An alternative design to this patch is for the assembler to *never* create more than one section with a given name (apart from for COMDATs because that is established behaviour we can't change) unless the ,unique, N, extension is used. However, the assembler can give warnings as in D73999. This is really simple for users to understand - the rule is you have to choose a unique name for your sections.

llvm/include/llvm/MC/MCContext.h
199

SGTM.

MaskRay marked 2 inline comments as done.Wed, Feb 5, 11:54 AM
MaskRay added inline comments.
llvm/include/llvm/MC/MCContext.h
199

Created D74082 to rename Associated to LinkedToSym

MaskRay updated this revision to Diff 243453.Sun, Feb 9, 10:08 AM
MaskRay marked an inline comment as done.
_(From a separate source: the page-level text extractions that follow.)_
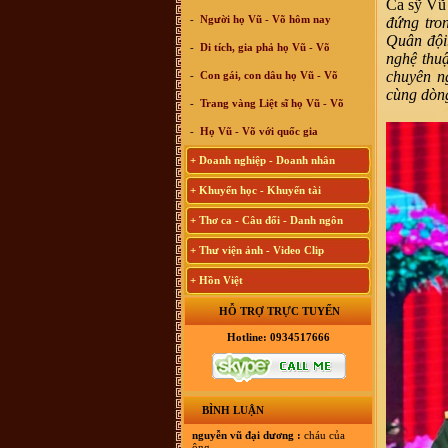
Ca sỹ Vũ
-
Người họ Vũ - Võ hôm nay
đứng tro
Quân đội
-
Di tích, gia phả họ Vũ - Võ
nghệ thuậ
chuyên n
-
Con gái, con dâu họ Vũ - Võ
cùng dòn
-
Trang vàng Liệt sĩ họ Vũ - Võ
-
Họ Vũ - Võ với quốc gia
+ Doanh nghiệp - Doanh nhân
+ Khuyến học - Khuyến tài
+ Thơ ca - Câu đối - Danh ngôn
+ Thư viện ảnh - Video Clip
+ Hồn Việt
HỖ TRỢ TRỰC TUYẾN
Hotline: 0934517666
BÌNH LUẬN
nguyễn vũ đại dương :
cháu của
ông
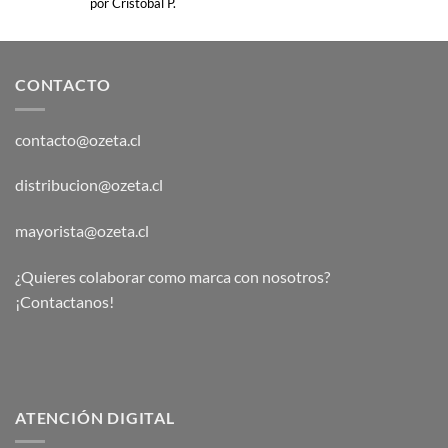
por Cristobal P.
con
5
de 5
CONTACTO
contacto@ozeta.cl
distribucion@ozeta.cl
mayorista@ozeta.cl
¿Quieres colaborar como marca con nosotros?
¡Contactanos!
ATENCIÓN DIGITAL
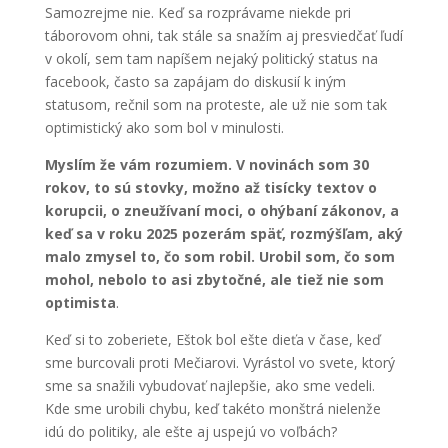
Samozrejme nie. Keď sa rozprávame niekde pri
táborovom ohni, tak stále sa snažím aj presviedčať ľudí
v okolí, sem tam napíšem nejaký politický status na
facebook, často sa zapájam do diskusií k iným
statusom, rečnil som na proteste, ale už nie som tak
optimistický ako som bol v minulosti.
Myslím že vám rozumiem. V novinách som 30
rokov, to sú stovky, možno až tisícky textov o
korupcii, o zneužívaní moci, o ohýbaní zákonov, a
keď sa v roku 2025 pozerám späť, rozmýšľam, aký
malo zmysel to, čo som robil. Urobil som, čo som
mohol, nebolo to asi zbytočné, ale tiež nie som
optimista
.
Keď si to zoberiete, Eštok bol ešte dieťa v čase, keď
sme burcovali proti Mečiarovi. Vyrástol vo svete, ktorý
sme sa snažili vybudovať najlepšie, ako sme vedeli.
Kde sme urobili chybu, keď takéto monštrá nielenže
idú do politiky, ale ešte aj uspejú vo voľbách?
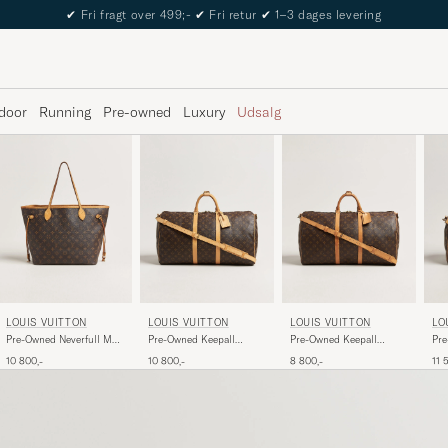
✔
Fri fragt over 499;-
✔
Fri retur
✔
1–3 dages levering
door
Running
Pre-owned
Luxury
Udsalg
LOUIS VUITTON
LOUIS VUITTON
LOUIS VUITTON
LO
Pre-Owned Neverfull MM
Pre-Owned Keepall
Pre-Owned Keepall
Pre
Monogram
Bandouliére 55
Bandouliére 55
Ban
10 800,-
10 800,-
8 800,-
11 
Monogram
Monogram
Mo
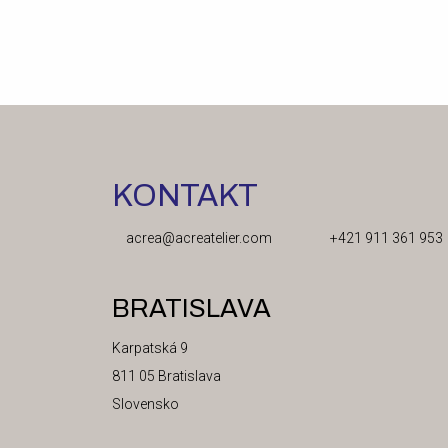
ŠPECIALIZOVANÉ
ZARIADENIE
KONTAKT
acrea@acreatelier.com
+421 911 361 953
BRATISLAVA
Karpatská 9
811 05 Bratislava
Slovensko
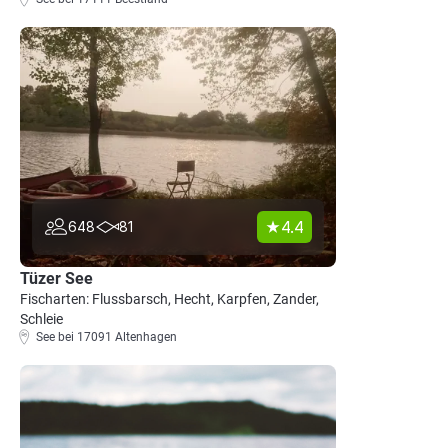
4.4
648
81
Tüzer See
Fischarten: Flussbarsch, Hecht, Karpfen, Zander,
Schleie
See bei 17091 Altenhagen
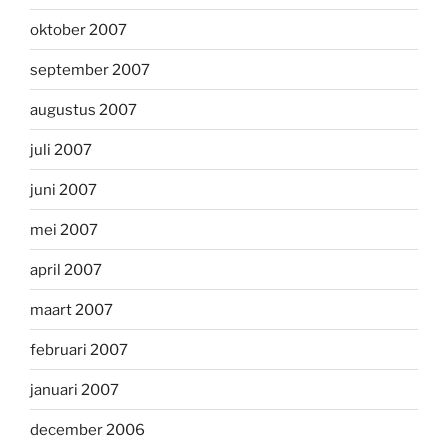
oktober 2007
september 2007
augustus 2007
juli 2007
juni 2007
mei 2007
april 2007
maart 2007
februari 2007
januari 2007
december 2006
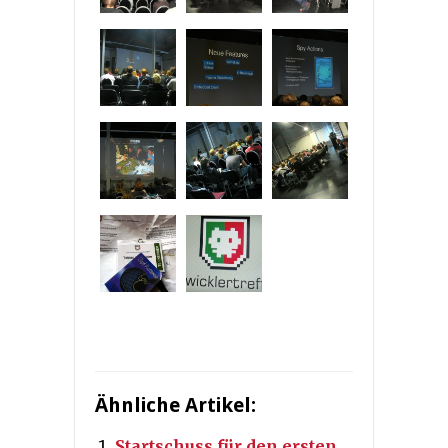
Ähnliche Artikel:
Startschuss für den ersten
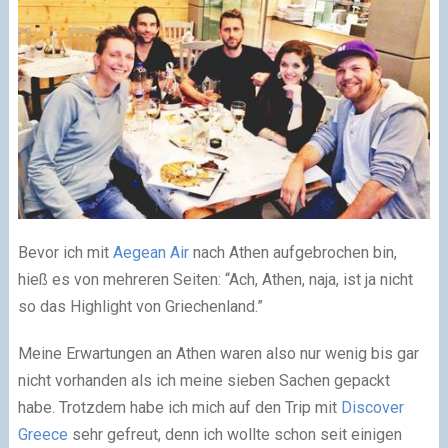
Bevor ich mit
Aegean Air
nach Athen aufgebrochen bin,
hieß es von mehreren Seiten: “Ach, Athen, naja, ist ja nicht
so das Highlight von Griechenland.”
Meine Erwartungen an Athen waren also nur wenig bis gar
nicht vorhanden als ich meine sieben Sachen gepackt
habe. Trotzdem habe ich mich auf den Trip mit
Discover
Greece
sehr gefreut, denn ich wollte schon seit einigen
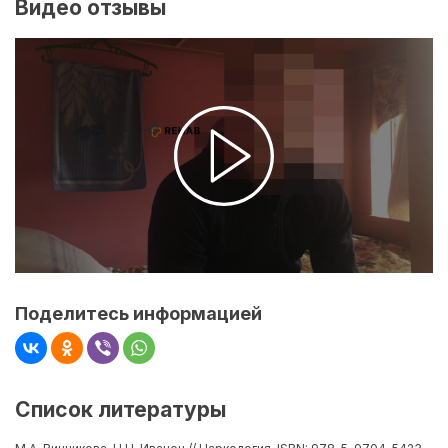
Видео отзывы
Поделитесь информацией
Список литературы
Rebase after D74082 was committed

My current thoughts regarding (.section directives with the same name but different fields)
are similar to binutils' (eventual) state:

  • sh_flags or sh_type: warn
  • sh_link/group name: no warning. produce separate sections
  • sh_entsize due to SHF_MERGE: still controversial. I am slightly inclined to require ,unique
MaskRay added a subscriber: psmith.Thu, Feb 13, 9:13 PM

Address review comments.

I tend to agree with Alan Modra's arguement in
https://sourceware.org/ml/binutils/2020-02/msg00093.html

I don't think so. User assembly often gets section attributes wrong
or leaves them off entirely for special sections known to the
assembler. ie. the first .section .foo above is a built-in rather
than user input.

Add more folks for feedback.

Please see my binutils post. For a .section directive with the same name but a different field. If the field is:

  • sh_flags or sh_type: warn
  • sh_link due to SHF_LINK_ORDER: no warning. produce separate sections
  • sh_entsize due to SHF_MERGE: still controversial

I agree with warning for sh_flags, I think there is too much legacy code out there that would behave differently.
I agree with sh_link producing separate sections. In an ideal world no-one writes this by hand in assembly.
For sh_entsize SHF_MERGE, this is informing the linker that it can produce an optimisation, which it is permitted to ignore. I tend towards an error message if it is implementable as it is a strong message to fix the assembler. The next best thing is a warning then clearing SHF_MERGE and setting sh_entsize to 0. I don't think a warning on its own is safe.

Does this patch look good? The consensus is that we should make sh_link producing separate sections.

MaskRay updated this revision to Diff 244569.Thu, Feb 13, 9:38 PM

Update 4 __patchable_function_entries tests.

The case no-function-sections is very similar to function-sections case now.
A future clean-up can delete ,unique from the tests but that will require some interface changes.

MaskRay edited the summary of this revision. (Show Details)Thu, Feb 13, 9:42 PM

I'm happy with this patch, I think it is a fair reflection of the consensus, I'll let others approve when they have had a chance to read through in the US timezone.

This revision was not accepted when it landed; it landed in state Needs Review.Fri, Feb 14, 8:07 PM
This revision was automatically updated to reflect the committed changes.